**WORK TASK**
Without including any pictures, reproduce the full listing exactly.

**INPUT MATERIAL**
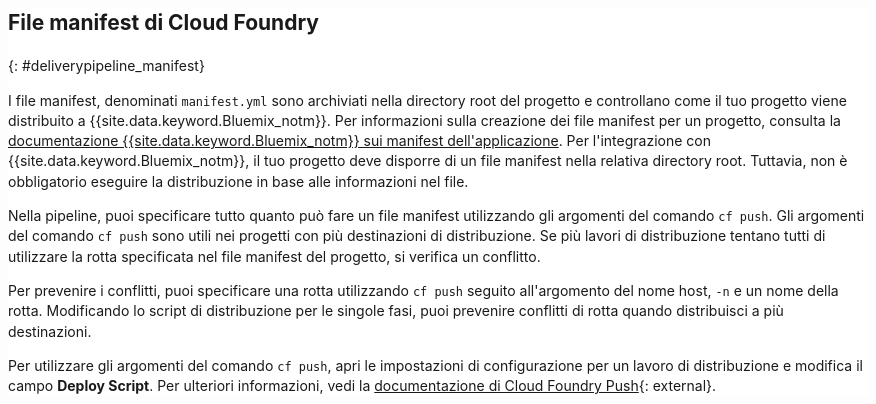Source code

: ## File manifest di Cloud Foundry
{: #deliverypipeline_manifest}

I file manifest, denominati `manifest.yml` sono archiviati nella directory root del progetto e controllano come il tuo progetto viene distribuito a {{site.data.keyword.Bluemix_notm}}. Per informazioni sulla creazione dei file manifest per un progetto, consulta la [documentazione {{site.data.keyword.Bluemix_notm}} sui manifest dell'applicazione](/docs/cloud-foundry?topic=cloud-foundry-deploy_apps#appmanifest). Per l'integrazione con {{site.data.keyword.Bluemix_notm}}, il tuo progetto deve disporre di un file manifest nella relativa directory root. Tuttavia, non è obbligatorio eseguire la distribuzione in base alle informazioni nel file.

Nella pipeline, puoi specificare tutto quanto può fare un file manifest utilizzando gli argomenti del comando `cf push`. Gli argomenti del comando `cf push` sono utili nei progetti con più destinazioni di distribuzione. Se più lavori di distribuzione tentano tutti di utilizzare la rotta specificata nel file manifest del progetto, si verifica un conflitto.

Per prevenire i conflitti, puoi specificare una rotta utilizzando `cf push` seguito all'argomento del nome host, `-n` e un nome della rotta. Modificando lo script di distribuzione per le singole fasi, puoi prevenire conflitti di rotta quando distribuisci a più destinazioni.

Per utilizzare gli argomenti del comando `cf push`, apri le impostazioni di configurazione per un lavoro di distribuzione e modifica il campo **Deploy Script**. Per ulteriori informazioni, vedi la [documentazione di Cloud Foundry Push](http://docs.cloudfoundry.org/devguide/installcf/whats-new-v6.html#push){: external}.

**TASK ANSWER**
Source code

: ## File manifest di Cloud Foundry
{: #deliverypipeline_manifest}

I file manifest, denominati `manifest.yml` sono archiviati nella directory root del progetto e controllano come il tuo progetto viene distribuito a {{site.data.keyword.Bluemix_notm}}. Per informazioni sulla creazione dei file manifest per un progetto, consulta la [documentazione {{site.data.keyword.Bluemix_notm}} sui manifest dell'applicazione](/docs/cloud-foundry?topic=cloud-foundry-deploy_apps#appmanifest). Per l'integrazione con {{site.data.keyword.Bluemix_notm}}, il tuo progetto deve disporre di un file manifest nella relativa directory root. Tuttavia, non è obbligatorio eseguire la distribuzione in base alle informazioni nel file.

Nella pipeline, puoi specificare tutto quanto può fare un file manifest utilizzando gli argomenti del comando `cf push`. Gli argomenti del comando `cf push` sono utili nei progetti con più destinazioni di distribuzione. Se più lavori di distribuzione tentano tutti di utilizzare la rotta specificata nel file manifest del progetto, si verifica un conflitto.

Per prevenire i conflitti, puoi specificare una rotta utilizzando `cf push` seguito all'argomento del nome host, `-n` e un nome della rotta. Modificando lo script di distribuzione per le singole fasi, puoi prevenire conflitti di rotta quando distribuisci a più destinazioni.

Per utilizzare gli argomenti del comando `cf push`, apri le impostazioni di configurazione per un lavoro di distribuzione e modifica il campo **Deploy Script**. Per ulteriori informazioni, vedi la [documentazione di Cloud Foundry Push](http://docs.cloudfoundry.org/devguide/installcf/whats-new-v6.html#push){: external}.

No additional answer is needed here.